§ Passage provided:

▼

By Matt Thrower
Metaphors, according to Orson Scott Card, are a way of holding the most truth in the least space. And their power to explain things fast can be startling. Take the quantum mechanical concept of the Higgs field, which gives mass to particles. Physicist David Miller likened it to a busy cocktail party full of guests. Small particles were ordinary people, who could move through the party with relative ease. Large particles, though, were more like important guests. They would attract attention as they passed and would find their movement impeded. Congratulations: you now have a grasp of one of the most complex concepts in particle physics.
Wait a moment, though. You were able to appreciate a bunch of inferences in that metaphor because you learned about atoms in high school science. Without that knowledge, the metaphor isn't so helpful. In fact, it could become actively dangerous. Take the evolutionary concept of 'survival of the fittest'. It sounds simple enough, until you realise that in evolution 'fit' doesn't mean physical health. It means fitness to survive in a given environment. That's taught nowadays, but misunderstandings of Darwin's metaphor resulted in the eugenics movement.

▲

(Stored data)
▼

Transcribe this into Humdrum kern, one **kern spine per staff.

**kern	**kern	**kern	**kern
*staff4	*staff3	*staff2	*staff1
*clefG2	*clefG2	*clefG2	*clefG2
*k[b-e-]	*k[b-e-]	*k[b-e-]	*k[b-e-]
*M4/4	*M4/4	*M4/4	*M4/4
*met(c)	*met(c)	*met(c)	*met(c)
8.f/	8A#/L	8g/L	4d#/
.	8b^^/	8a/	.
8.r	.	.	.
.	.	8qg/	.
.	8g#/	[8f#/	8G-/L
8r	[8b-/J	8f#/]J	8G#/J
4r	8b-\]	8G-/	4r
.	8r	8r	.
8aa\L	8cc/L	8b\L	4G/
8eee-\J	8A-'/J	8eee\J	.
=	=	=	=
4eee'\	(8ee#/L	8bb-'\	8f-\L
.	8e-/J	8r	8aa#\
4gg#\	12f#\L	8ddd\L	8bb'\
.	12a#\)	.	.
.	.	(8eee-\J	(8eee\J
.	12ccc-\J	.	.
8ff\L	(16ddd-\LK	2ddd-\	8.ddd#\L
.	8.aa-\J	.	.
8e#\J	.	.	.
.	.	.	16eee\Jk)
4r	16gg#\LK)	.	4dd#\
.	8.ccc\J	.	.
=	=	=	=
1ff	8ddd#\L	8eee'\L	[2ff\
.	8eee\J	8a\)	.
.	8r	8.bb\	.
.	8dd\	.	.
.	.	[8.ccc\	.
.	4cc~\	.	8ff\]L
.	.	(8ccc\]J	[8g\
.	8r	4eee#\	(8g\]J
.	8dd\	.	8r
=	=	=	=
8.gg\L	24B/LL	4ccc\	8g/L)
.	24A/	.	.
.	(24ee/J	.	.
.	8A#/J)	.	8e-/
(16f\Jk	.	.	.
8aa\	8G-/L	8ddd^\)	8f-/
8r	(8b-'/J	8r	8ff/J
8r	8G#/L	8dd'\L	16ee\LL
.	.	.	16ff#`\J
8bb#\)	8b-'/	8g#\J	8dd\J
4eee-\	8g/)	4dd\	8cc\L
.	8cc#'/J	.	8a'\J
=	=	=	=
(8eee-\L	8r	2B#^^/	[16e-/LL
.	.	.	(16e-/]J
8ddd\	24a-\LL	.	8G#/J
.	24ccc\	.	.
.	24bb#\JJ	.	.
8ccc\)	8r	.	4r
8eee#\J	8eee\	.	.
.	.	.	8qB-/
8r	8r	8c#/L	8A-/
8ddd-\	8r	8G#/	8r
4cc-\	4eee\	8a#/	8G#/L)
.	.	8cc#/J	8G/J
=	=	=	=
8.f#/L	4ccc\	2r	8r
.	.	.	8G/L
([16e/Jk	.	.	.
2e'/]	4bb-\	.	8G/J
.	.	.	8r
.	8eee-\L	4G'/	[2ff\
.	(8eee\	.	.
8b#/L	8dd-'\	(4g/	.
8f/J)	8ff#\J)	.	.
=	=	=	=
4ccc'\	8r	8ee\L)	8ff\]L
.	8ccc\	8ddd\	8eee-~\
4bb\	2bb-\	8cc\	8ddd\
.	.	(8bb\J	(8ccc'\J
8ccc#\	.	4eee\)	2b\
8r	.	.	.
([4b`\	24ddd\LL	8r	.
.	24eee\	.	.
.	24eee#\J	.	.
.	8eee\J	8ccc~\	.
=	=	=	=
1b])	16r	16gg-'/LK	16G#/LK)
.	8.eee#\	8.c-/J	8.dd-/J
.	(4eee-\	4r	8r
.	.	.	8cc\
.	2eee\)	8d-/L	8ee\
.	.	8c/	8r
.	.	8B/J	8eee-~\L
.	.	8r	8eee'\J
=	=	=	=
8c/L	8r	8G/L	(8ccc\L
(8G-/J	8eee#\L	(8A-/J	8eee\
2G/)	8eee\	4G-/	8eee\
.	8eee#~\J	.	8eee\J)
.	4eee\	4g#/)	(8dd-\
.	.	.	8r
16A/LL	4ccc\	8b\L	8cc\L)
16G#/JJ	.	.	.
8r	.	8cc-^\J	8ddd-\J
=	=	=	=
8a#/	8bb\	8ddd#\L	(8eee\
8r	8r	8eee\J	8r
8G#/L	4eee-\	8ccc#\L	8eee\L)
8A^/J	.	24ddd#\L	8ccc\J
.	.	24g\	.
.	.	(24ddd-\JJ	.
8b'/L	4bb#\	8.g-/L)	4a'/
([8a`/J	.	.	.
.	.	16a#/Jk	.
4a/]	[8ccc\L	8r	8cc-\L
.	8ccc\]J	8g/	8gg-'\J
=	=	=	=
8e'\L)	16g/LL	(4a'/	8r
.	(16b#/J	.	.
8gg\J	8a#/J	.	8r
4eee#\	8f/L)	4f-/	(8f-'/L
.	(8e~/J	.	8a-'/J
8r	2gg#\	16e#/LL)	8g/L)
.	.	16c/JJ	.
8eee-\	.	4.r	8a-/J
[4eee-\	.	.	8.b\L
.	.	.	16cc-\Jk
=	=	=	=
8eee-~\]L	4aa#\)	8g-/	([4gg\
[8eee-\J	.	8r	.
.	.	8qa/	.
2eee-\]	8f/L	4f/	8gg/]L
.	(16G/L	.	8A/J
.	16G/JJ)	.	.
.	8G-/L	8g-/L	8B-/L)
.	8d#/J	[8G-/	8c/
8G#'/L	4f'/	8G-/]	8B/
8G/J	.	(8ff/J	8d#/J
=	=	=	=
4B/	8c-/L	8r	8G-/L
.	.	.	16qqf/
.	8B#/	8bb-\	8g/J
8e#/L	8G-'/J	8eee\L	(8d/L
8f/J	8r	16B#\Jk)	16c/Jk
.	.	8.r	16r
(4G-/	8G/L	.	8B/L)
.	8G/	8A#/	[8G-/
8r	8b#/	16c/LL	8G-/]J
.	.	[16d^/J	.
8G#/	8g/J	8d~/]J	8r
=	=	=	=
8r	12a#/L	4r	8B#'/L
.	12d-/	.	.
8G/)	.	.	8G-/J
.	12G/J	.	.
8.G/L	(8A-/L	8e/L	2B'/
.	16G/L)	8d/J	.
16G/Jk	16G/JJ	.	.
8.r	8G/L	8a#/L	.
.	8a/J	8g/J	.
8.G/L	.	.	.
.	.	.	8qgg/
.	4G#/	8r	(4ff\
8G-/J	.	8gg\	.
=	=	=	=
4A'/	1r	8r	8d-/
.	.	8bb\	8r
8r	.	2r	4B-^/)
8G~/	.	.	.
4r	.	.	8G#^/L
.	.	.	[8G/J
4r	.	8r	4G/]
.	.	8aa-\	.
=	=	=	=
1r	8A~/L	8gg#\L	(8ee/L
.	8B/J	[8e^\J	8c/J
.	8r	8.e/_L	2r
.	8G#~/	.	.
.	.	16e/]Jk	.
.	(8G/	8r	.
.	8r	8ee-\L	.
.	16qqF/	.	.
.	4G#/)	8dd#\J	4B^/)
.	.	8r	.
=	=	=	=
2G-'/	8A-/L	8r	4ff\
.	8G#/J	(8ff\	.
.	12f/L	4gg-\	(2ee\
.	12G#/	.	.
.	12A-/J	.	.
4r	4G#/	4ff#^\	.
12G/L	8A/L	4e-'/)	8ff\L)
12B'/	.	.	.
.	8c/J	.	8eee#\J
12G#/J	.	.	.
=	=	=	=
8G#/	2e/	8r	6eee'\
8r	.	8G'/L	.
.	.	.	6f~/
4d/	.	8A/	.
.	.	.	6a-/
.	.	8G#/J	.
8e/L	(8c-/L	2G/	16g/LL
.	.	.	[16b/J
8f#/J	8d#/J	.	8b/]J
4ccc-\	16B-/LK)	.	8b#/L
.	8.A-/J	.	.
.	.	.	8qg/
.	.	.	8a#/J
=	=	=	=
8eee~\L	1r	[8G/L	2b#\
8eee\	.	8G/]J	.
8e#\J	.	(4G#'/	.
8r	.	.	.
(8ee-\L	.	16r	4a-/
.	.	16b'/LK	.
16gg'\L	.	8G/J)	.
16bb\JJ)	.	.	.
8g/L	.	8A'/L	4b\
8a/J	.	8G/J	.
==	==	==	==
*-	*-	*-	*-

▲

§ Work required:
Please update the metaphor passage between "By Matt Thrower" and "in particle physics.", inclusive, putting "visitors" in place of "guests". Work only from the metaphor passage.

§ Solution to this exercise:
By Matt Thrower
Metaphors, according to Orson Scott Card, are a way of holding the most truth in the least space. And their power to explain things fast can be startling. Take the quantum mechanical concept of the Higgs field, which gives mass to particles. Physicist David Miller likened it to a busy cocktail party full of visitors. Small particles were ordinary people, who could move through the party with relative ease. Large particles, though, were more like important visitors. They would attract attention as they passed and would find their movement impeded. Congratulations: you now have a grasp of one of the most complex concepts in particle physics.